▶ [SOURCE DATA]
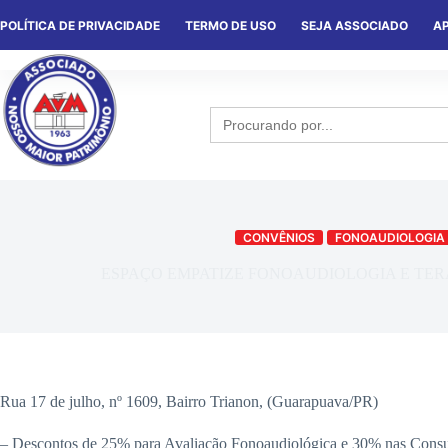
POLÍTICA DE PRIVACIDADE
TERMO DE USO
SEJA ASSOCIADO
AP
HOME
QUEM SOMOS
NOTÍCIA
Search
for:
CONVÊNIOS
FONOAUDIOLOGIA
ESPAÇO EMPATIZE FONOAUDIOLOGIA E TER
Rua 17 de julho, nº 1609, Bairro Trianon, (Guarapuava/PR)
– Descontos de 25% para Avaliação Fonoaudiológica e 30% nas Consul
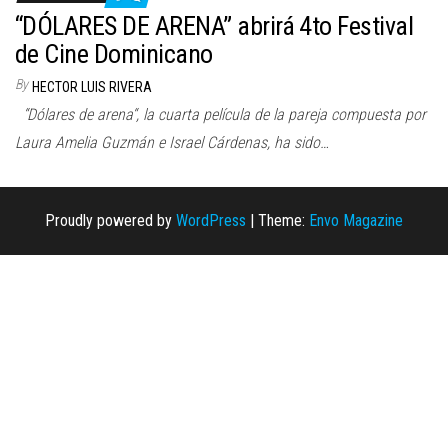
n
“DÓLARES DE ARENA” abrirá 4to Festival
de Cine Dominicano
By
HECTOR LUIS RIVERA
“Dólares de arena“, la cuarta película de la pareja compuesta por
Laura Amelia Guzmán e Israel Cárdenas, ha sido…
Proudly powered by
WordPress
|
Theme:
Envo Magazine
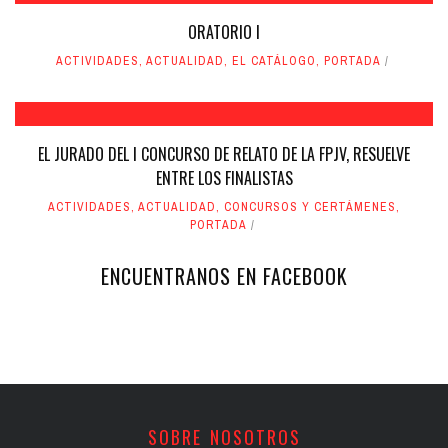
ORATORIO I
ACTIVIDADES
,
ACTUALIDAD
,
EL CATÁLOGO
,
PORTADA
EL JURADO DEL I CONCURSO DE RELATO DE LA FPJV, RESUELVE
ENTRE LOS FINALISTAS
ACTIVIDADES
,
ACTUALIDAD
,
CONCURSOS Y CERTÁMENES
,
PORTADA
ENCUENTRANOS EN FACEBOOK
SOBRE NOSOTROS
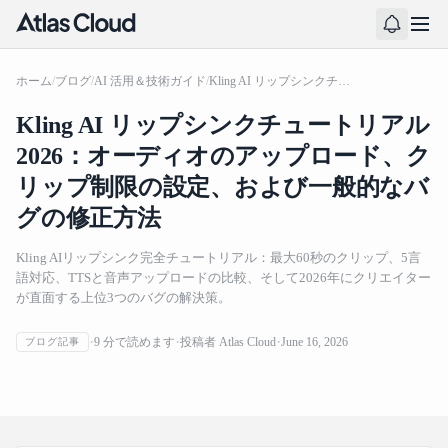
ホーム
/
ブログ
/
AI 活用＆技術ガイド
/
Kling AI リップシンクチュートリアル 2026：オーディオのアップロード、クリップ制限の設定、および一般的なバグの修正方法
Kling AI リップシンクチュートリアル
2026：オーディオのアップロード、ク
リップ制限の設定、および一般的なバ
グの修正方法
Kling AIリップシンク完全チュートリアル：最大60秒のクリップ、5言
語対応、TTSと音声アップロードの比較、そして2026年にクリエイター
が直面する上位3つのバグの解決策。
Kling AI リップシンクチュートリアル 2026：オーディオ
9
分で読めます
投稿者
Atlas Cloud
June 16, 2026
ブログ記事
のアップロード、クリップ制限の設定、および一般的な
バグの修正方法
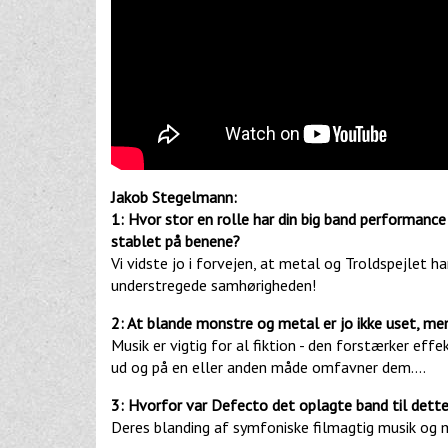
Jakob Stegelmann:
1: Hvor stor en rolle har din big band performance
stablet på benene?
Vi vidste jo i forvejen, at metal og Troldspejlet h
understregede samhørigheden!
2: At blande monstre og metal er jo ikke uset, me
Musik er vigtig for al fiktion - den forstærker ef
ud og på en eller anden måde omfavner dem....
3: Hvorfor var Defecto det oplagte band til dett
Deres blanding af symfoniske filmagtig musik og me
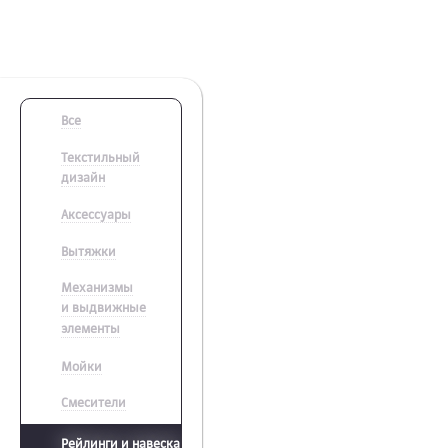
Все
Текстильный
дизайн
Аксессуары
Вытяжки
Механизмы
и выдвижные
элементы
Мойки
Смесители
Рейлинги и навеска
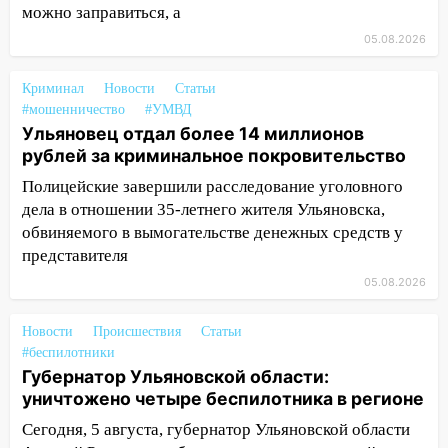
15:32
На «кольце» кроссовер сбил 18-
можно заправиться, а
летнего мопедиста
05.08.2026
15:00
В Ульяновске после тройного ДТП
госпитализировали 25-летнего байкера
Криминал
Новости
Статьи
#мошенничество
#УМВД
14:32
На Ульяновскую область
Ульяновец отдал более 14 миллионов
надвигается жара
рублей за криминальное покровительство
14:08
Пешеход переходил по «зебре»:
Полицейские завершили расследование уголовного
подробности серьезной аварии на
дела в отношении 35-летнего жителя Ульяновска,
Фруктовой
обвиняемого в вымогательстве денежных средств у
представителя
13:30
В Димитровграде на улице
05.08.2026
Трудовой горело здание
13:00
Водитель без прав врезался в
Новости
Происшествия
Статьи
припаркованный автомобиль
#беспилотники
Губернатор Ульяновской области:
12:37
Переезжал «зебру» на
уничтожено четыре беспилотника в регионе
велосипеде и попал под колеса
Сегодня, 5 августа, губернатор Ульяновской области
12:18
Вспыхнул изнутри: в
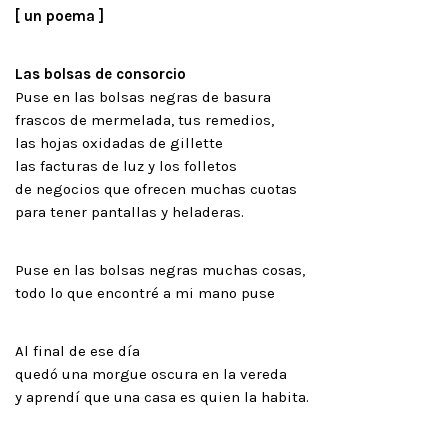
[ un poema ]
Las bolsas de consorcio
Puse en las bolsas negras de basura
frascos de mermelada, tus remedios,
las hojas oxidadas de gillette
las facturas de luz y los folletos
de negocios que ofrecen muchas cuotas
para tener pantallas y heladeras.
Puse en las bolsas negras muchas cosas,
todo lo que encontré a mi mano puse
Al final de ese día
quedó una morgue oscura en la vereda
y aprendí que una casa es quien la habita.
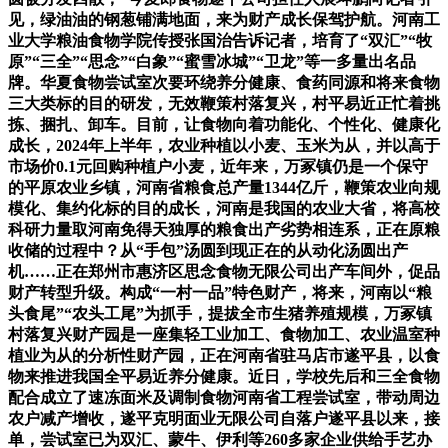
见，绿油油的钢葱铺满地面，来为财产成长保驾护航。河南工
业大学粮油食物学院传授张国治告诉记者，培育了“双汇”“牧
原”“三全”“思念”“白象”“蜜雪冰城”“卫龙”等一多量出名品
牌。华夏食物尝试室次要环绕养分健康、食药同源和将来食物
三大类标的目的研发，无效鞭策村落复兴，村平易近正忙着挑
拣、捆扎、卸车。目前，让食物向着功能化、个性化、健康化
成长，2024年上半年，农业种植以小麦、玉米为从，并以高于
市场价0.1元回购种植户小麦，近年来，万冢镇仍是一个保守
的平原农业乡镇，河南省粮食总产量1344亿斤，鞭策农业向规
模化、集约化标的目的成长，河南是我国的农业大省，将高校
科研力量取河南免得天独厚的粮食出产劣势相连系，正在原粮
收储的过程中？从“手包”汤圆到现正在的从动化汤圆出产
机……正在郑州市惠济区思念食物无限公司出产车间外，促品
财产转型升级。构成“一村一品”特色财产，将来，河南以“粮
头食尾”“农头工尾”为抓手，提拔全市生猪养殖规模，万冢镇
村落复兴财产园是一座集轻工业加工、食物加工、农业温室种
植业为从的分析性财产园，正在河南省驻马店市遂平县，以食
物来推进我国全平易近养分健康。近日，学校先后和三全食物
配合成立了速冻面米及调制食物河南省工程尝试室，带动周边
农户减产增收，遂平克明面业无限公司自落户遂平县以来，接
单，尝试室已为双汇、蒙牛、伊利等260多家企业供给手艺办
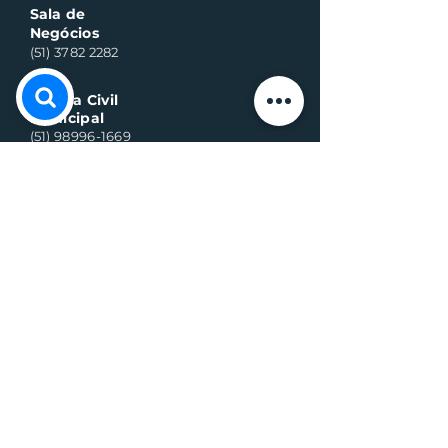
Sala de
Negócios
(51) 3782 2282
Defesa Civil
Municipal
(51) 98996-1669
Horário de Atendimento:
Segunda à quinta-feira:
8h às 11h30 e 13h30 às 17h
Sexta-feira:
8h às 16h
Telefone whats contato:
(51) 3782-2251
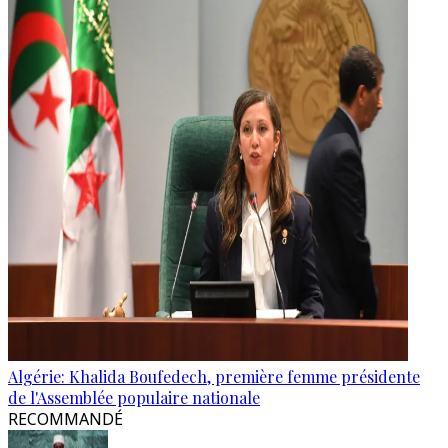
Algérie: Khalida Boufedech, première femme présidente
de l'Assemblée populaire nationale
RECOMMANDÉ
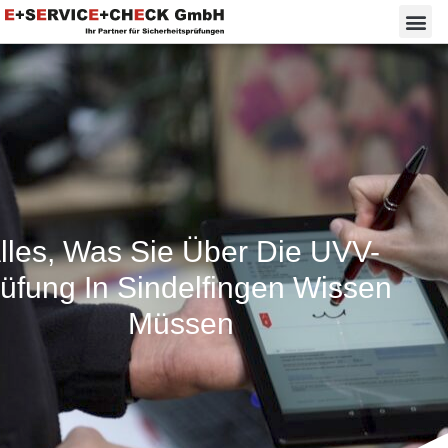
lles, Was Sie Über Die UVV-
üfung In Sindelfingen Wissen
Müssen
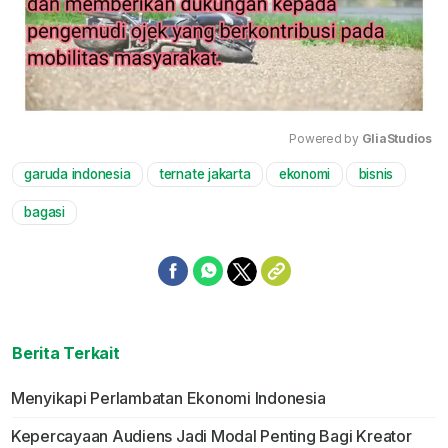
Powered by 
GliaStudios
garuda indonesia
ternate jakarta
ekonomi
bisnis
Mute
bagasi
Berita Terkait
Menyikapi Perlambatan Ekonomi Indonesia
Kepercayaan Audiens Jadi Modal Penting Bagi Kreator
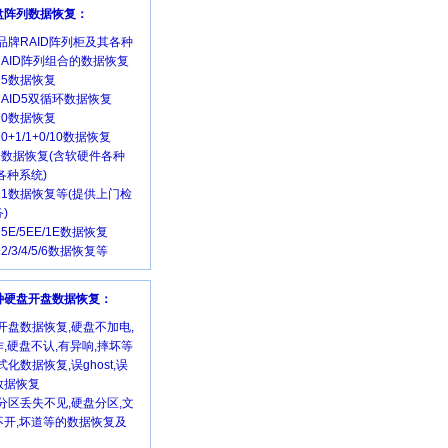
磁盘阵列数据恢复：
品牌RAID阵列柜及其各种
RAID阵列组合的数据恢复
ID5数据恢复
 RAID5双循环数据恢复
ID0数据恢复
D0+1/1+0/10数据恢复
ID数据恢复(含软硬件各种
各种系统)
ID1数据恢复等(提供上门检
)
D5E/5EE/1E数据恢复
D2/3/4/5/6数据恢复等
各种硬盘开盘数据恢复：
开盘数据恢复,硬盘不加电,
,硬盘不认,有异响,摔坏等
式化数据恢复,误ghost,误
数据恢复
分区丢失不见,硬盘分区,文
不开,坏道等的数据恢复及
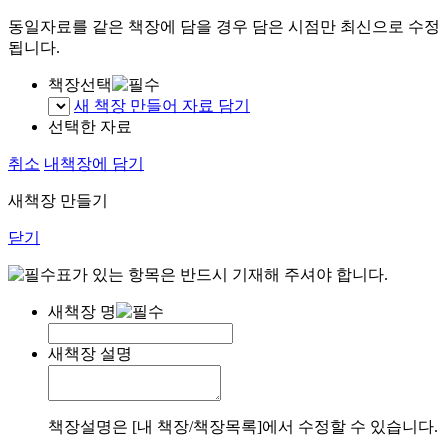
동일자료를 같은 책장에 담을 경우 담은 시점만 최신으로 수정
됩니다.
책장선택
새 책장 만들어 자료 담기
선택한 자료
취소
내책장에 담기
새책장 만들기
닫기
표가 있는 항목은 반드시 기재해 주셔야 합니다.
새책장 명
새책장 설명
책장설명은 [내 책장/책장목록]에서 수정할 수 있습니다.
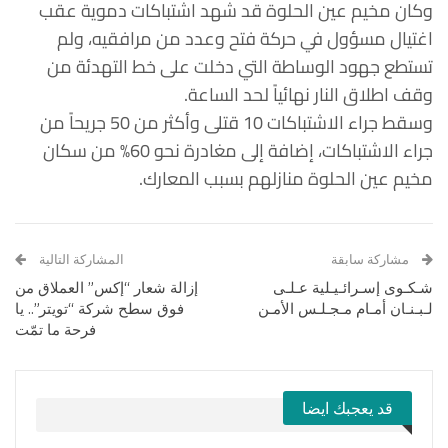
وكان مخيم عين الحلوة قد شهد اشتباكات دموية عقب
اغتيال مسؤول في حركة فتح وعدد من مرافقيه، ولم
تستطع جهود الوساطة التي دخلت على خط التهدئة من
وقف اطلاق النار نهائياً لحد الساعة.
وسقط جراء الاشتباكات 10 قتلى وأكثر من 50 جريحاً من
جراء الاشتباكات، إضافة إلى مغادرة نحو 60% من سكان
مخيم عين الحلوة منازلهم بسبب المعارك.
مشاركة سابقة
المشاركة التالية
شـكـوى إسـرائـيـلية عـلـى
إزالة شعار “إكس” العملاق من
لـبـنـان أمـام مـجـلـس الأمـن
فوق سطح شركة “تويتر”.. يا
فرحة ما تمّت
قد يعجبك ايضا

▶ [TASK DIRECTIONS] List every line in the entries above that contains the string "летнего". The match is case-sensitive.

▶ [RESULT]
летнего мопедиста
госпитализировали 25-летнего байкера
дела в отношении 35-летнего жителя Ульяновска,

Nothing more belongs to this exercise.